Kementerian Luar Negeri Republik
[Jakarta, 25 Juni 2025] – Kementerian Luar Negeri Republik Indonesia (Kemlu RI) secara resmi mengeluarkan travel warning atau peringatan perjalanan tertinggi untuk India dan Pakistan. Warga Negara Indonesia (WNI) dilarang keras melakukan perjalanan ke kedua negara tersebut hingga pemberitahuan lebih lanjut.
Apa Alasan Pelarangan Ini?
Konflik Bersenjata yang Meningkat
- Kementerian Luar Negeri Republik Ketegangan antara India dan Pakistan di wilayah Kashmir kembali memanas dalam beberapa pekan terakhir.
- Serangan rudal dan baku tembak dilaporkan terjadi di perbatasan, meningkatkan risiko keselamatan warga sipil.

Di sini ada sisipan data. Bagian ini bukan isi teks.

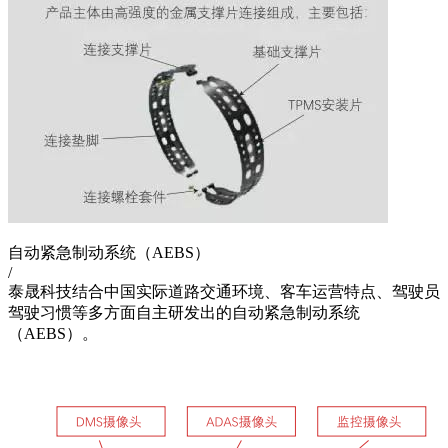
自动紧急制动系统（AEBS）
/
泰晟科技结合中国实际道路交通环境、客车运营特点、驾驶员
驾驶习惯等多方面自主研发出的自动紧急制动系统
（AEBS）。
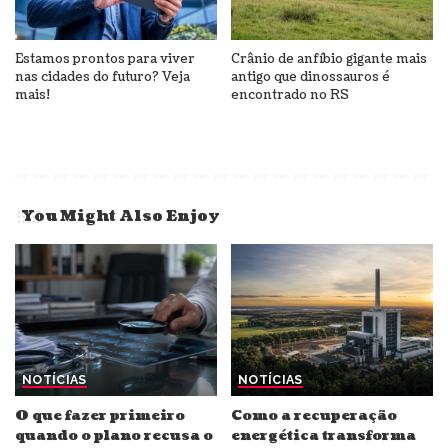
Estamos prontos para viver
Crânio de anfíbio gigante mais
nas cidades do futuro? Veja
antigo que dinossauros é
mais!
encontrado no RS
You Might Also Enjoy
NOTÍCIAS
NOTÍCIAS
O que fazer primeiro
Como a recuperação
quando o plano recusa o
energética transforma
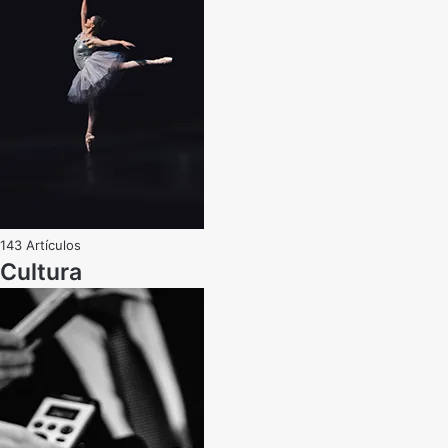
143 Artículos
Cultura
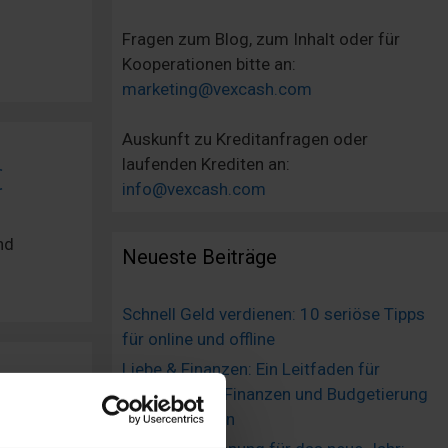
Fragen zum Blog, zum Inhalt oder für
Kooperationen bitte an:
marketing@vexcash.com
Auskunft zu Kreditanfragen oder
laufenden Krediten an:
€
info@vexcash.com
nd
Neueste Beiträge
Schnell Geld verdienen: 10 seriöse Tipps
für online und offline
Liebe & Finanzen: Ein Leitfaden für
gemeinsame Finanzen und Budgetierung
in Beziehungen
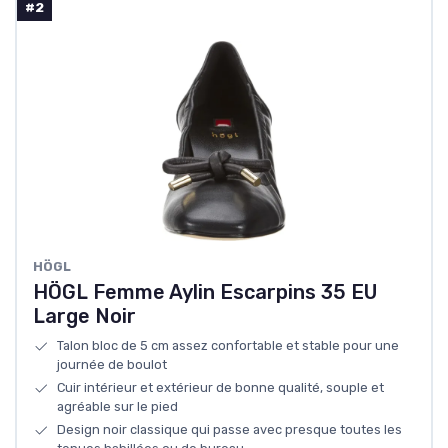
#2
HÖGL
HÖGL Femme Aylin Escarpins 35 EU
Large Noir
Talon bloc de 5 cm assez confortable et stable pour une
journée de boulot
Cuir intérieur et extérieur de bonne qualité, souple et
agréable sur le pied
Design noir classique qui passe avec presque toutes les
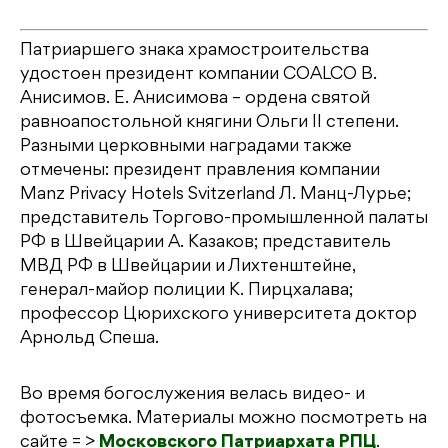
Патриаршего знака храмостроительства
удостоен президент компании СОАLCO В.
Анисимов. Е. Анисимова – ордена святой
равноапостольной княгини Ольги II степени.
Разными церковными наградами также
отмечены: президент правления компании
Manz Privacy Hotels Svitzerland Л. Манц-Лурье;
представитель Торгово-промышленной палаты
РФ в Швейцарии А. Казаков; представитель
МВД РФ в Швейцарии и Лихтенштейне,
генерал-майор полиции К. Пирцхалава;
профессор Цюрихского университета доктор
Арнольд Спеша.
Во время богослужения велась видео- и
фотосъемка. Материалы можно посмотреть на
сайте = >
Московского Патриархата РПЦ
.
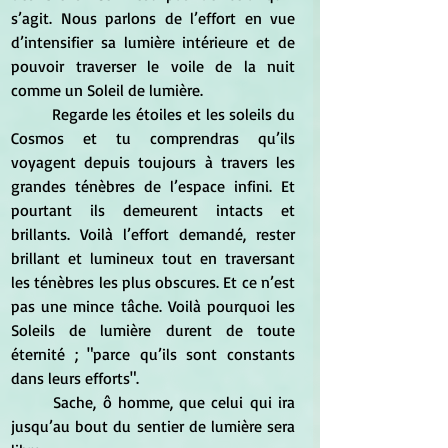
s’agit. Nous parlons de l’effort en vue 
d’intensifier sa lumière intérieure et de 
pouvoir traverser le voile de la nuit 
comme un Soleil de lumière.  		
	Regarde les étoiles et les soleils du 
Cosmos et tu comprendras qu’ils 
voyagent depuis toujours à travers les 
grandes ténèbres de l’espace infini. Et 
pourtant ils demeurent intacts et 
brillants. Voilà l’effort demandé, rester 
brillant et lumineux tout en traversant 
les ténèbres les plus obscures. Et ce n’est 
pas une mince tâche. Voilà pourquoi les 
Soleils de lumière durent de toute 
éternité ; "parce qu’ils sont constants 
dans leurs efforts".  
	Sache, ô homme, que celui qui ira 
jusqu’au bout du sentier de lumière sera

Gangguan Keamanan Internal
- India dan Pakistan sedang mengalami gelombang kerusuhan politik dan aksi protes besar-besaran.

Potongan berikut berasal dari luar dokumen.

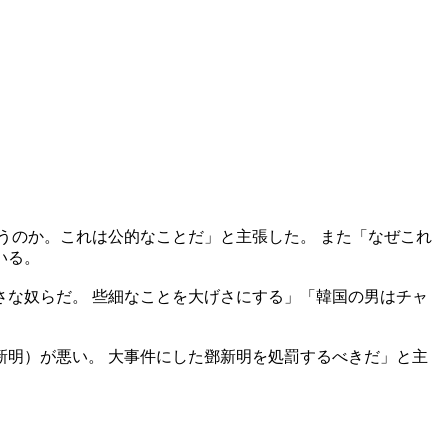
うのか。これは公的なことだ」と主張した。 また「なぜこれ
いる。
な奴らだ。 些細なことを大げさにする」「韓国の男はチャ
明）が悪い。 大事件にした鄧新明を処罰するべきだ」と主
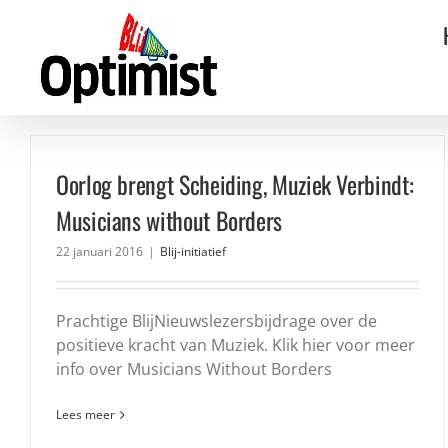
Ga
naar
inhoud
Oorlog brengt Scheiding, Muziek Verbindt:
Musicians without Borders
22 januari 2016
|
Blij-initiatief
Prachtige BlijNieuwslezersbijdrage over de
positieve kracht van Muziek. Klik hier voor meer
info over Musicians Without Borders
Lees meer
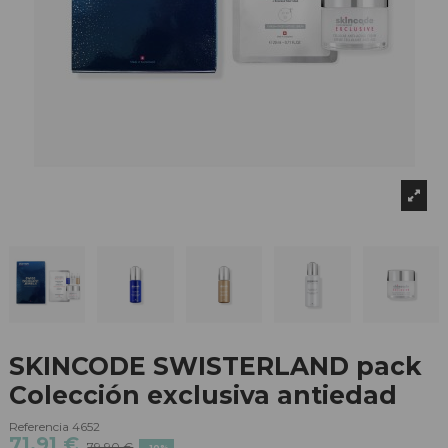
SKINCODE SWISTERLAND pack
Colección exclusiva antiedad
Referencia
4652
71,91 €
79,90 €
-10%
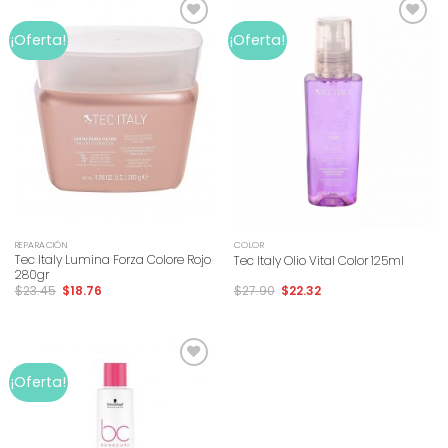
Add to
Add to
¡Oferta!
¡Oferta!
wishlist
wishlist
REPARACIÓN
COLOR
Tec Italy Lumina Forza Colore Rojo
Tec Italy Olio Vital Color 125ml
280gr
$
23.45
$
18.76
$
27.90
$
22.32
Add to
¡Oferta!
wishlist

- Ancaman terorisme juga masih tinggi di beberapa wilayah, termasuk kota-kota besar seperti New Delhi, Mumbai, Lahore, dan Karachi.
Krisis Kesehatan
- India melaporkan lonjakan kasus penyakit menular, termasuk varian baru COVID-XX dan wabah demam berdarah.
- Fasilitas kesehatan di beberapa daerah dikabarkan overwhelmed (kewalahan).
Dampak bagi WNI di India dan Pakistan
- WNI yang sudah berada di India/Pakistan disarankan segera pulang atau menghubungi KBRI terdekat.
- Penerbangan komersial dari/menuju kedua negara mulai dibatasi.
- WNI yang nekat masuk India/Pakistan harus menandatangani surat pernyataan mandiri.
Apa yang Harus Dilakukan WNI?
✔ Hindari perjalanan tidak penting ke India dan Pakistan.
✔ Pantau informasi resmi dari Kemlu RI melalui situs beritaharianupdate.com
✔ WNI yang terlanjur berada di sana harus daftarkan diri di KBRI setempat.
Respons Pemerintah India & Pakistan
- Kedua negara menyatakan situasi masih terkendali, tetapi mengakui adanya risiko keamanan.
- Pemerintah India menyediakan hotline darurat bagi warga asing.
India dan Pakistan Larangan ini dikeluarkan demi keselamatan WNI. Pemerintah Indonesia akan terus memantau perkembangan keamanan dan kesehatan di kedua negara sebelum mencabut travel warning.